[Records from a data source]
# # #
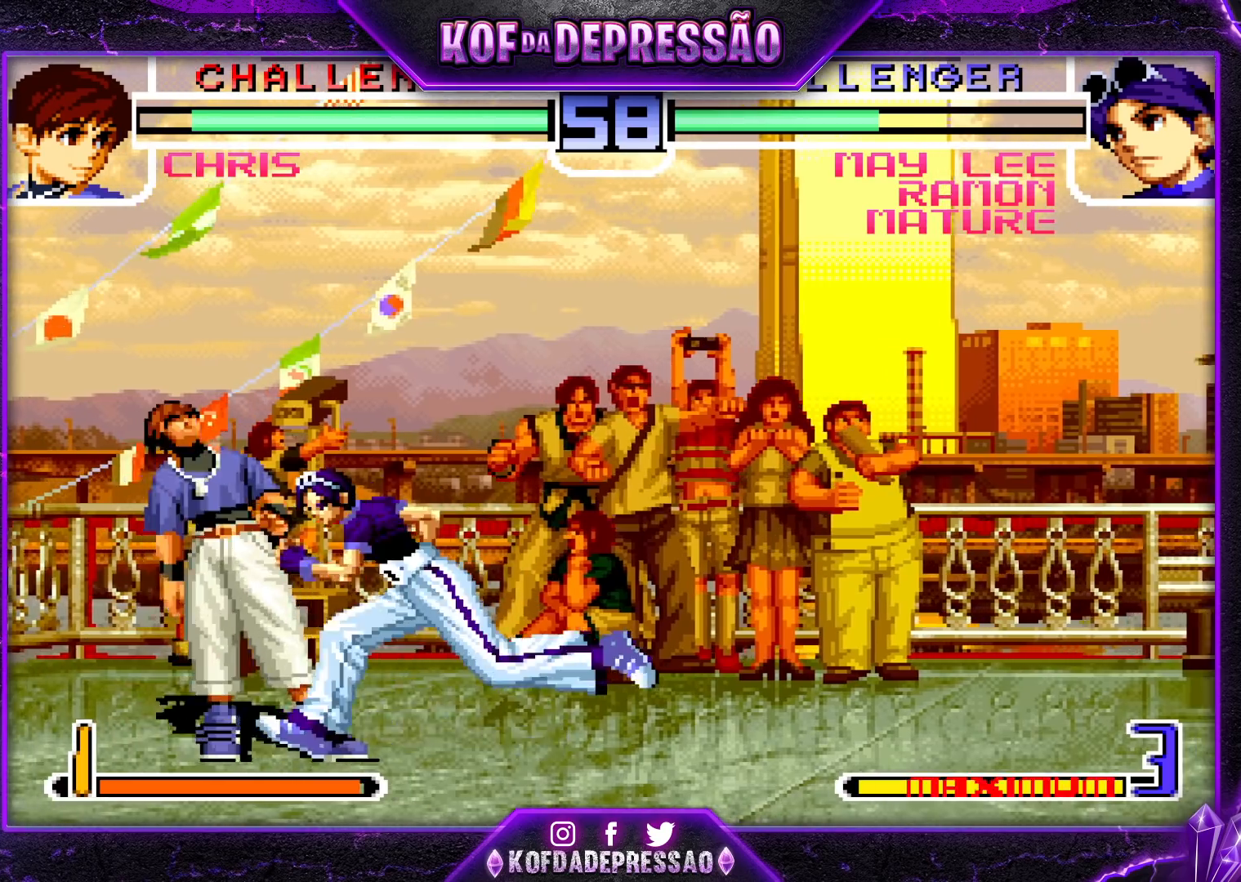
{"buttons": [], "left_stick": "down", "events": [[100, "CROSS", "down"], [167, "CROSS", "up"], [183, "left_stick", "center"], [267, "left_stick", "right"], [367, "left_stick", "down"]]}
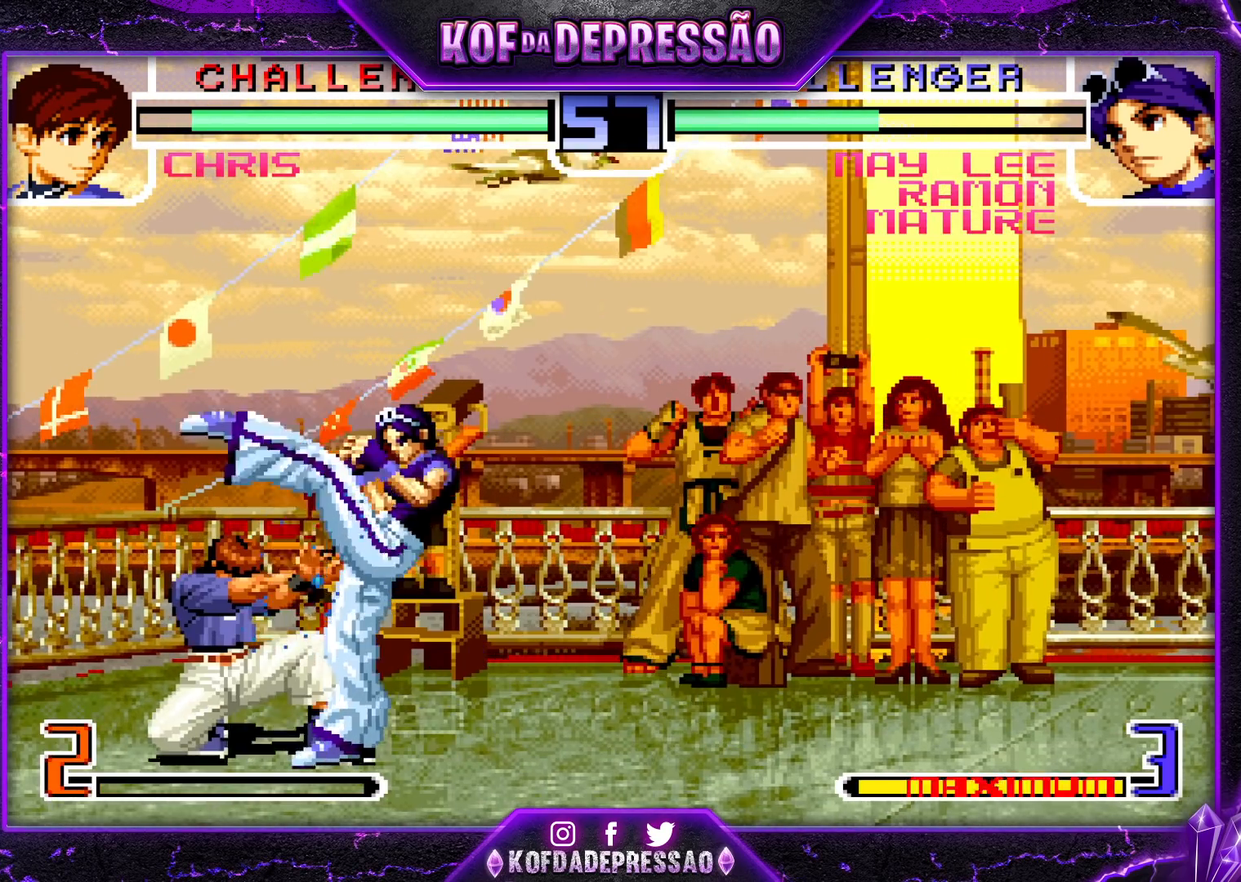
{"buttons": ["SQUARE", "TRIANGLE", "R1"], "left_stick": "left", "events": [[17, "left_stick", "left"], [100, "CROSS", "down"], [200, "CROSS", "up"], [433, "R1", "down"], [467, "SQUARE", "down"], [467, "TRIANGLE", "down"]]}
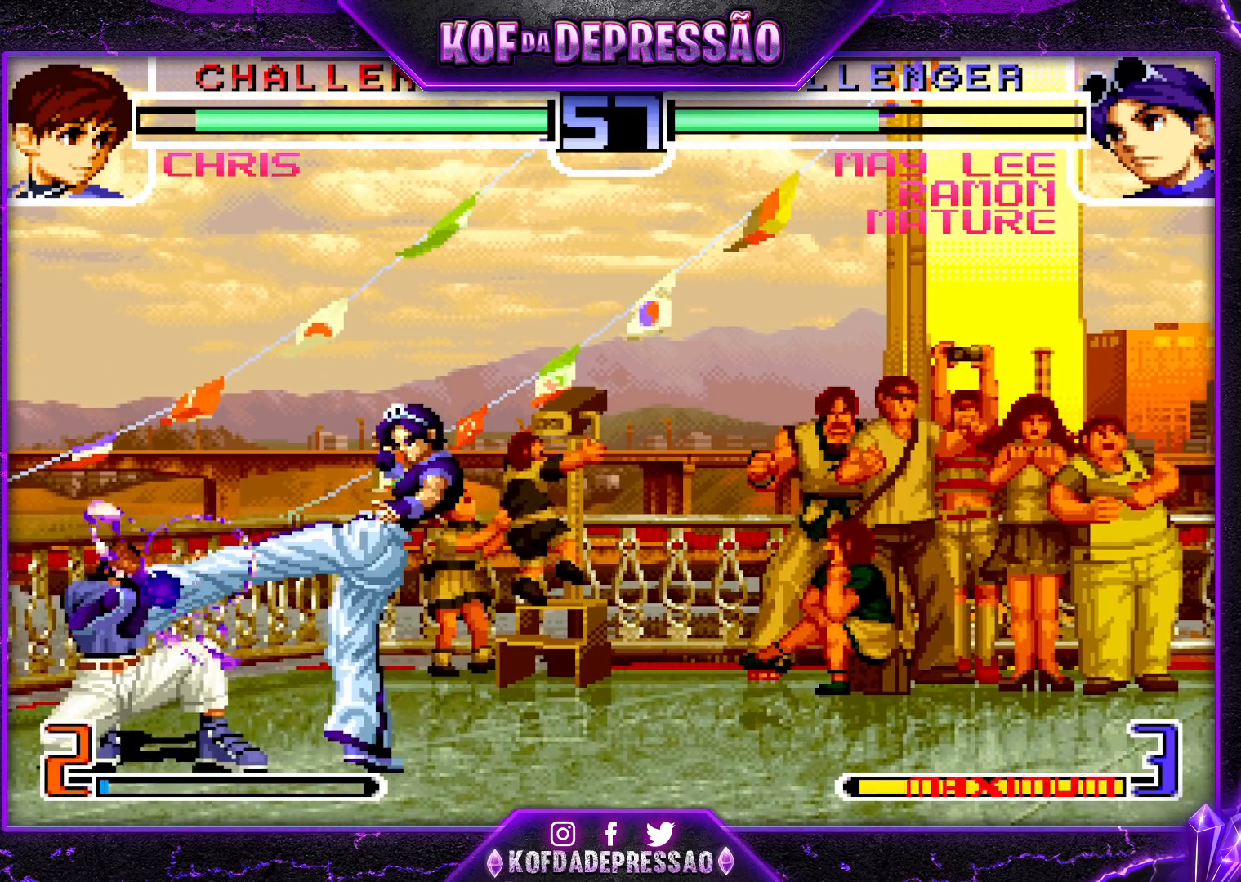
{"buttons": ["TRIANGLE"], "left_stick": "down-left", "events": [[50, "R1", "up"], [100, "SQUARE", "up"], [117, "TRIANGLE", "up"], [233, "left_stick", "down-right"], [267, "TRIANGLE", "down"], [350, "TRIANGLE", "up"], [383, "left_stick", "down-left"], [450, "TRIANGLE", "down"]]}
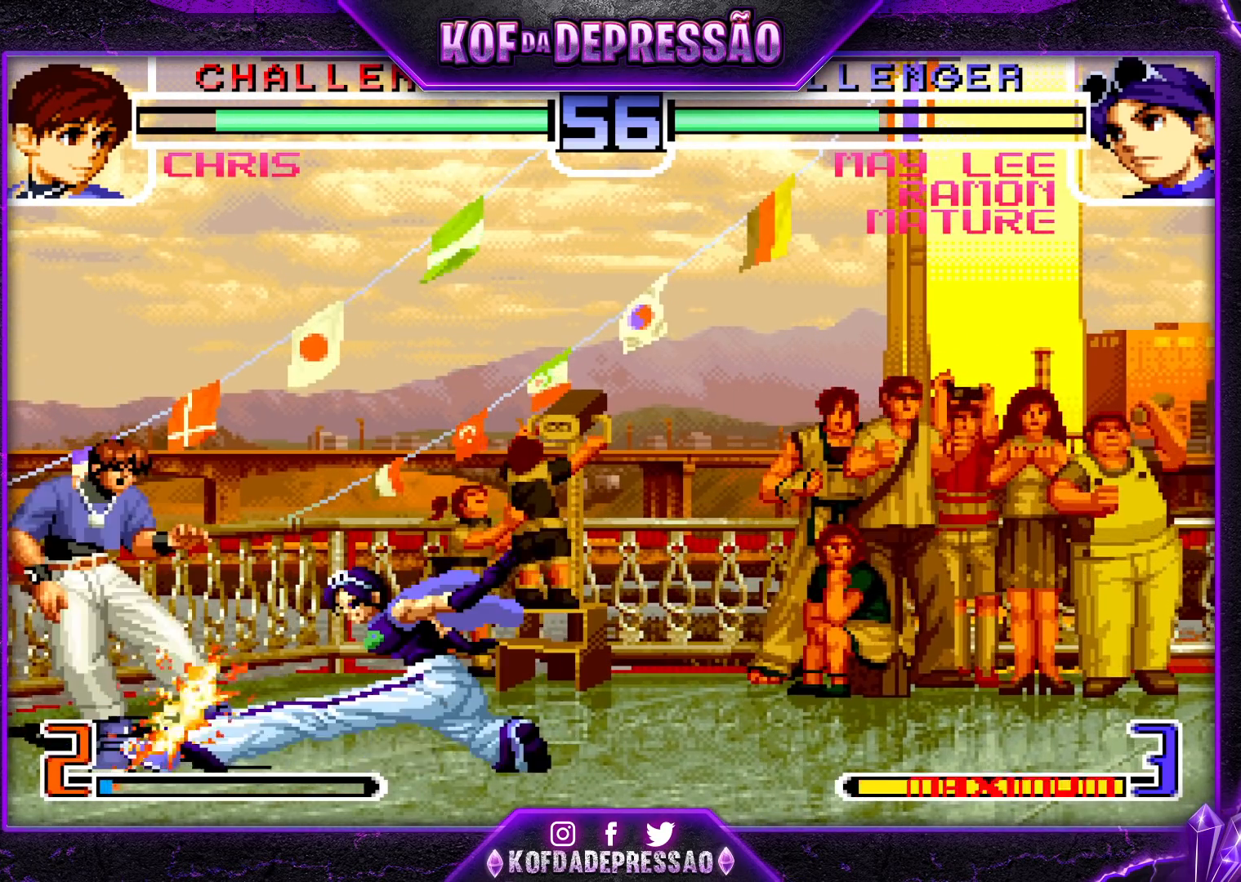
{"buttons": [], "left_stick": "center", "events": [[100, "TRIANGLE", "up"], [200, "left_stick", "center"], [300, "R1", "down"], [300, "SQUARE", "down"], [300, "TRIANGLE", "down"], [367, "R1", "up"], [400, "TRIANGLE", "up"], [417, "SQUARE", "up"]]}
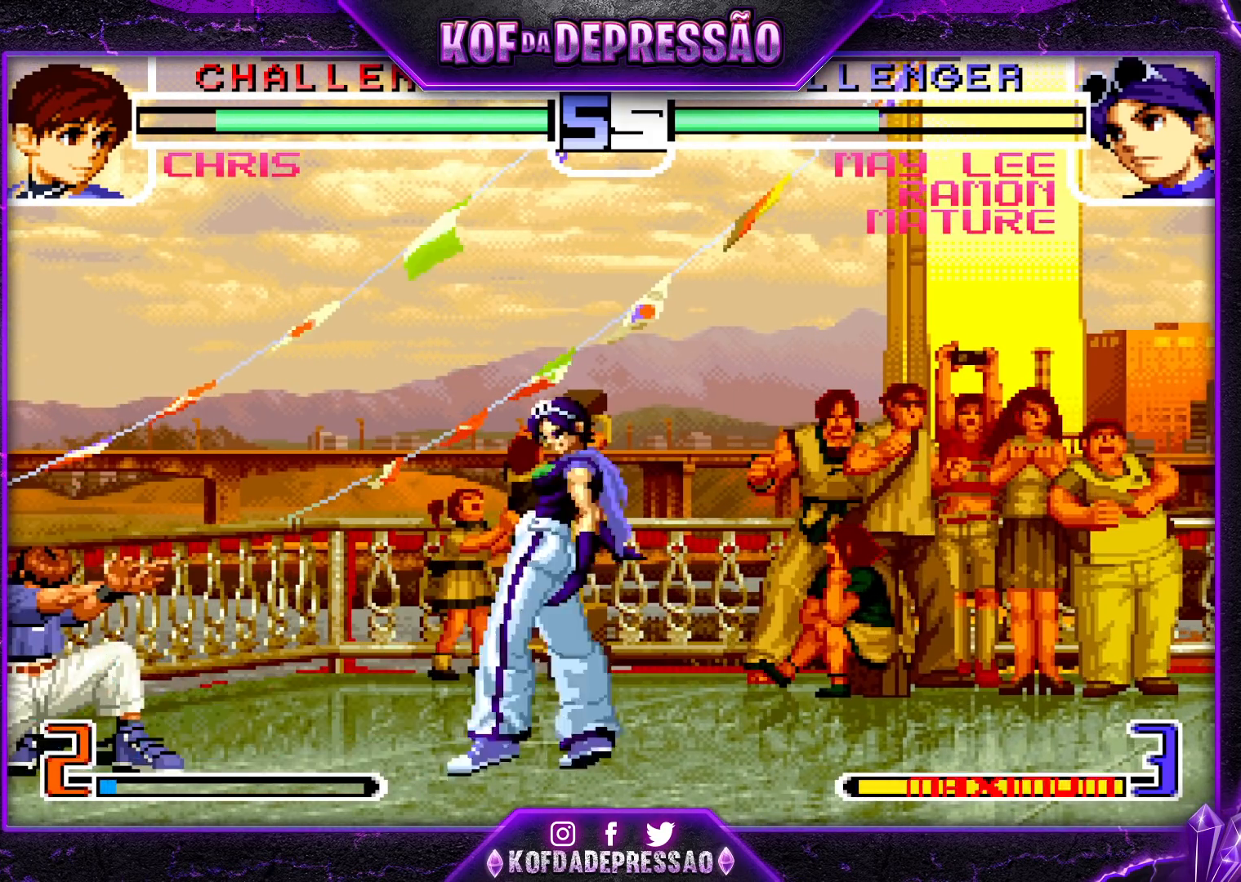
{"buttons": [], "left_stick": "center", "events": [[133, "left_stick", "down"], [200, "left_stick", "up-left"], [267, "left_stick", "center"], [333, "CROSS", "down"], [433, "CROSS", "up"]]}
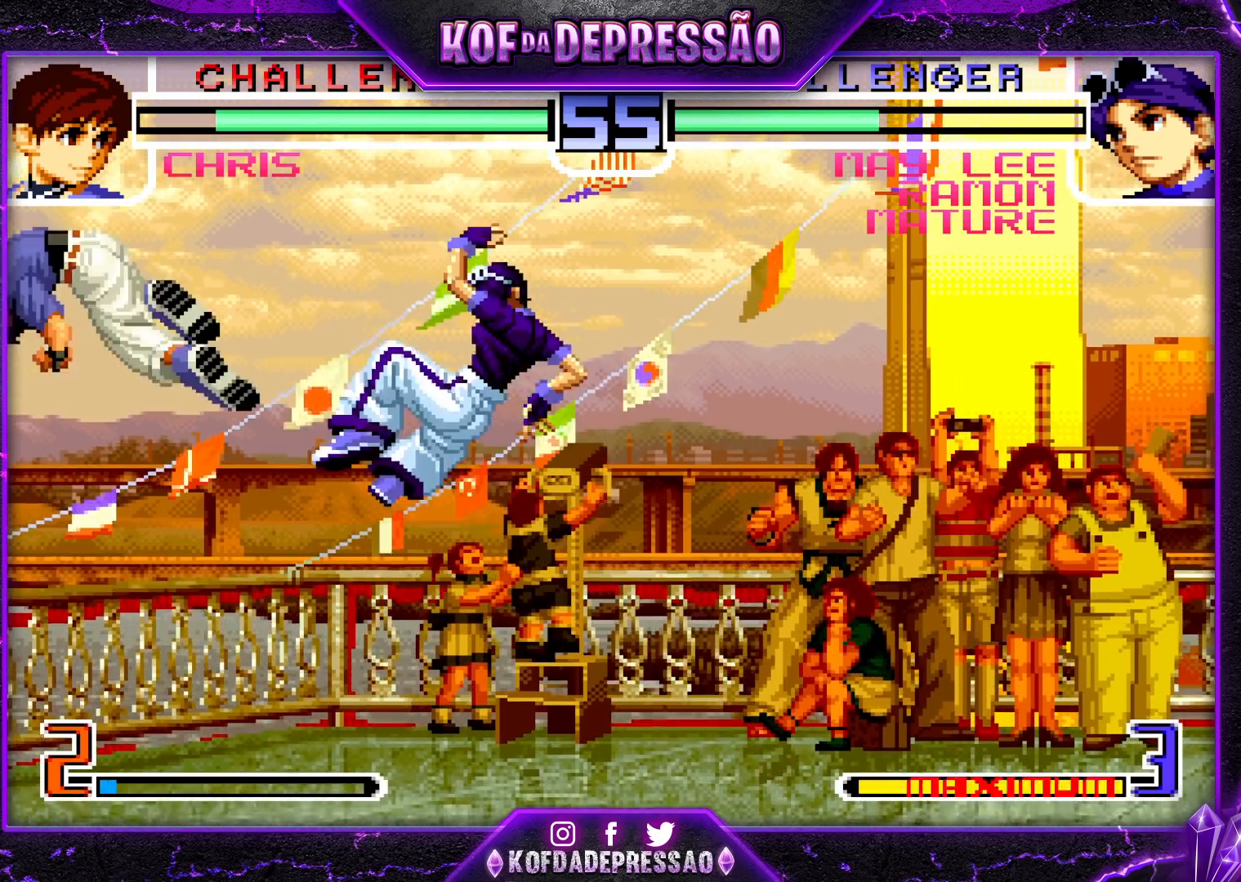
{"buttons": [], "left_stick": "right", "events": [[33, "left_stick", "right"]]}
# # #
Take each line above that contains "down" and copy it out.

{"buttons": [], "left_stick": "down", "events": [[100, "CROSS", "down"], [167, "CROSS", "up"], [183, "left_stick", "center"], [267, "left_stick", "right"], [367, "left_stick", "down"]]}
{"buttons": ["SQUARE", "TRIANGLE", "R1"], "left_stick": "left", "events": [[17, "left_stick", "left"], [100, "CROSS", "down"], [200, "CROSS", "up"], [433, "R1", "down"], [467, "SQUARE", "down"], [467, "TRIANGLE", "down"]]}
{"buttons": ["TRIANGLE"], "left_stick": "down-left", "events": [[50, "R1", "up"], [100, "SQUARE", "up"], [117, "TRIANGLE", "up"], [233, "left_stick", "down-right"], [267, "TRIANGLE", "down"], [350, "TRIANGLE", "up"], [383, "left_stick", "down-left"], [450, "TRIANGLE", "down"]]}
{"buttons": [], "left_stick": "center", "events": [[100, "TRIANGLE", "up"], [200, "left_stick", "center"], [300, "R1", "down"], [300, "SQUARE", "down"], [300, "TRIANGLE", "down"], [367, "R1", "up"], [400, "TRIANGLE", "up"], [417, "SQUARE", "up"]]}
{"buttons": [], "left_stick": "center", "events": [[133, "left_stick", "down"], [200, "left_stick", "up-left"], [267, "left_stick", "center"], [333, "CROSS", "down"], [433, "CROSS", "up"]]}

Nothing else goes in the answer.